In contrast to the Federal Circuit’s approach, however, some courts have opted to defer to the government’s interpretations under an administrative doctrine known as “Chevron deference,” named after the Supreme Court’s decision in Chevron U. S. A. v. NRDC. Chevron held that as long as an agency presents a “reasonable” interpretation of a federal law, a court will typically side with the agency’s interpretation of that law.
The Chevron line of cases are based on a few underlying notions, not least that Congress intended to give some interpretative authority to agencies and that agencies have more expertise than courts in a statute’s subject matter.
In cases such as Auer v. Robbins, the Supreme Court has extended the Chevron doctrine to agencies’ interpretations of their own regulations. If a regulation is ambiguous, and the government presents a reasonable reading of that regulation, courts will accept that reading. However, the Supreme Court has never considered the applicability of Chevron to agencies’ interpretation of government contracts.
The D.C. Circuit currently does apply Chevron deference to the interpretation of government contracts. That court held in cases like Cajun Electric Power Coop., Inc. v. FERC, that a contract entered into by an agency “takes on a public interest gloss” and therefore merits Chevron deference.
As the court explained: “The agency to which Congress entrusted the protection and discharge of the public interest is entitled to just as much benefit of the doubt in interpreting such an agreement as it would in interpreting its own orders, its regulations or its authorizing statute.”
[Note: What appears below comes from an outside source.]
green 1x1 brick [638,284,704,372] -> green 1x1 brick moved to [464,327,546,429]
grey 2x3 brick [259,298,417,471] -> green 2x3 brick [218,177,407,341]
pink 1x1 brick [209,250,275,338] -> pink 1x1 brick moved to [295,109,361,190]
However, other courts have taken the same view as the Federal Circuit and applied traditional contracting principles. For example, in the Meadow Green-Wildcat Corp. v. Hathaway decision for the First Circuit, then-Chief Judge Stephen Breyer concluded that the intuitions that informed Chevron deference do not apply when interpreting government contracts.
On Oct. 16, in a statement joined by Chief Justice John Roberts and Justice Samuel Alito, Gorsuch signaled agreement with the Federal Circuit’s method of interpreting government contracts.
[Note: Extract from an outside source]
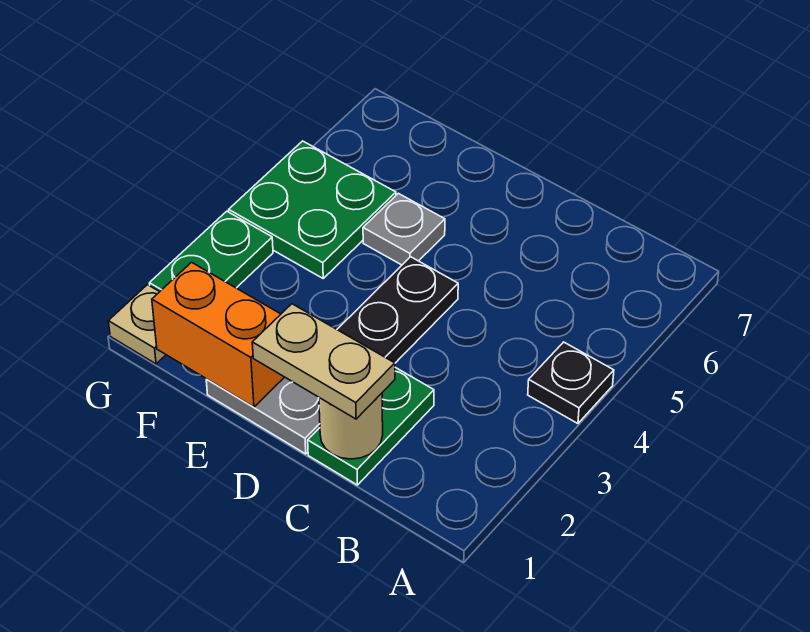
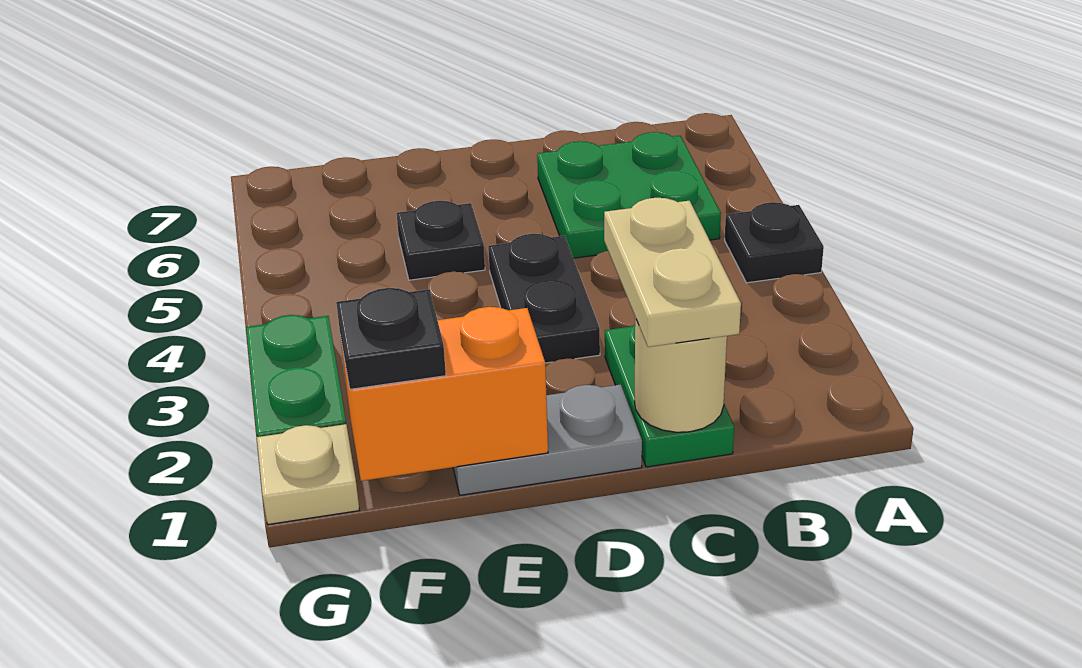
tan 1x2 plate [252,304,395,419] -> tan 1x2 plate turned to [604,198,741,347]
grey 1x1 plate [363,193,445,265] -> black 1x1 plate [397,201,485,280]
none -> black 1x1 plate [336,288,446,389]
green 2x2 plate [229,141,396,278] -> green 2x2 plate moved to [537,132,721,258]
Gorsuch — who has previously expressed skepticism of the propriety and scope of Chevron deference more generally — declared that “whatever one thinks of that practice in statutory interpretation cases, it seems quite another thing to suggest that the doctrine (or something like it) should displace the traditional rules of contract interpretation too.”
His statement noted that “contracts usually represent compromises between two or more parties.” It then questioned whether courts should “suppose that one side to a compromise always has more insight into its meaning.”
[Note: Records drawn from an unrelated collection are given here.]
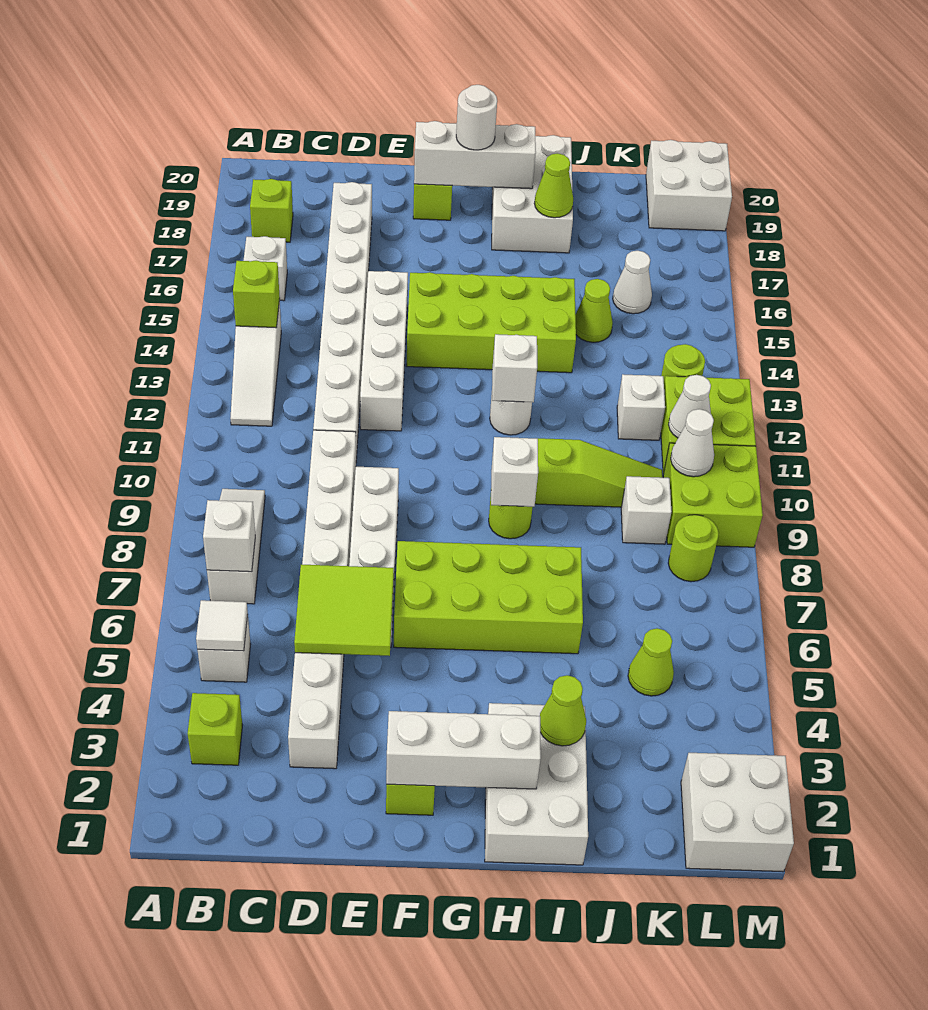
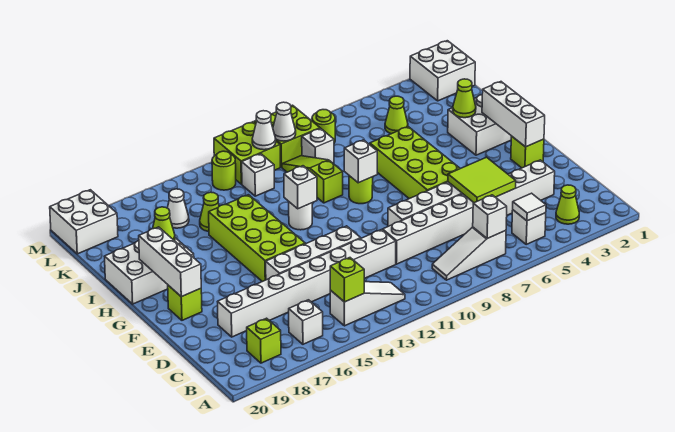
lime 1x1 brick [188,693,242,765] -> lime 1x1 cone [556,185,579,224]
white 1x1 round brick [456,85,497,150] -> none

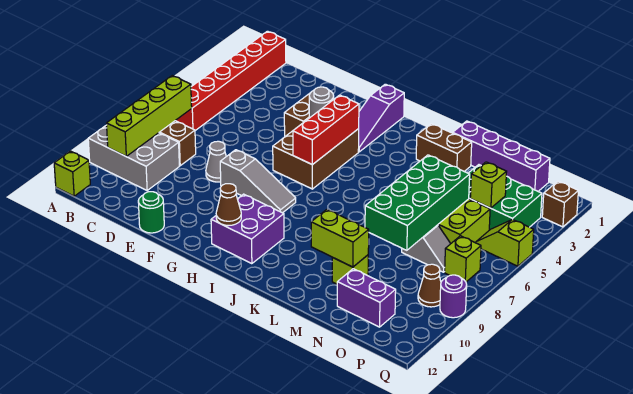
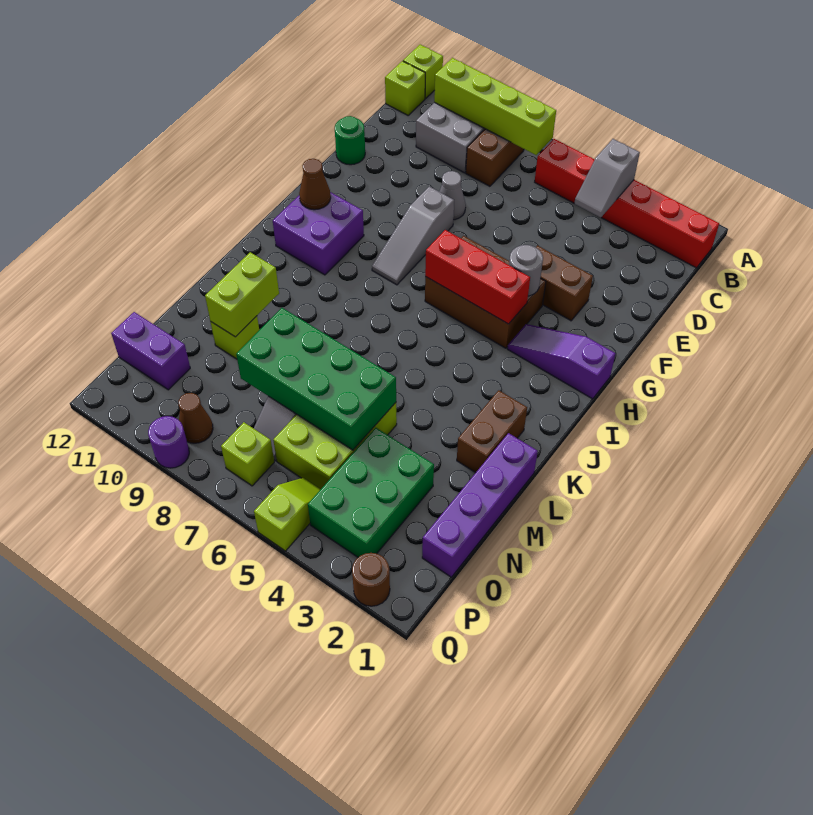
none -> grey 1x2 slope [574,139,640,218]
purple 1x2 brick [337,269,396,327] -> purple 1x2 brick turned to [111,312,190,390]
lime 1x1 brick [470,162,507,208] -> lime 1x1 brick moved to [385,61,425,115]
brown 1x1 brick [542,181,578,227] -> brown 1x1 round brick [352,553,390,606]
Although the case before the Court included several fact-based questions which made it impossible for the Court to reach the legal question raised by Gorsuch, the statement signaled that at least three justices found that “the issues lying at its core are surely worthy of consideration.”
Government contractors should be aware that the Federal Circuit continues to hold that general contracting principles apply when interpreting government contracts. That method of interpretation also applies to disputes involving procurement contracts.
At the same time, other federal courts — in particular, the D.C. Circuit — defer to administrative agencies in the event of an ambiguity in a contract.
Fortunately, the Supreme Court may soon bring more clarity and guidance to the interpretation of government contracts.
Herb Fenster is senior of counsel, and Andrew Guy is an associate at Covington & Burling LLP.